Лёва кивнул. В глазах Лёвы я прочёл желание узнать, зачем я расспрашиваю про такую чепуху. Я поспешил увести разговор в сторону: я спросил, когда в последний раз и по какому поводу Лёва скандалил с мамашей. В ответ получил твёрдый взгляд прямо мне в душу, и возмущение на тему “Не твоё собачье дело!”.
Тогда я спросил, когда Лёва собирается платить за учёбу в Париже девяносто штук баксов.

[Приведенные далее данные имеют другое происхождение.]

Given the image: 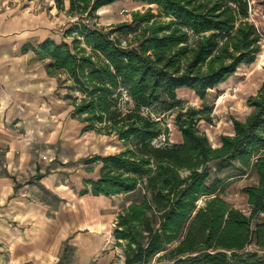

Челюсть Лёвы шмякнулась об лёвино толстое пузо.
Лёва захлопнул хлебальник секунды через три. Чуть позже Лёва обрёл дар речи. Лучше бы Лёва остался немым: я выслушал столько обвинений в свой адрес, да таких пафосно-книжных, что впору было просить у Лёвы тетрадку, чтобы завести цитатник. Все обвинения вились вокруг лёвиного права не отвечать на провокационные вопросы.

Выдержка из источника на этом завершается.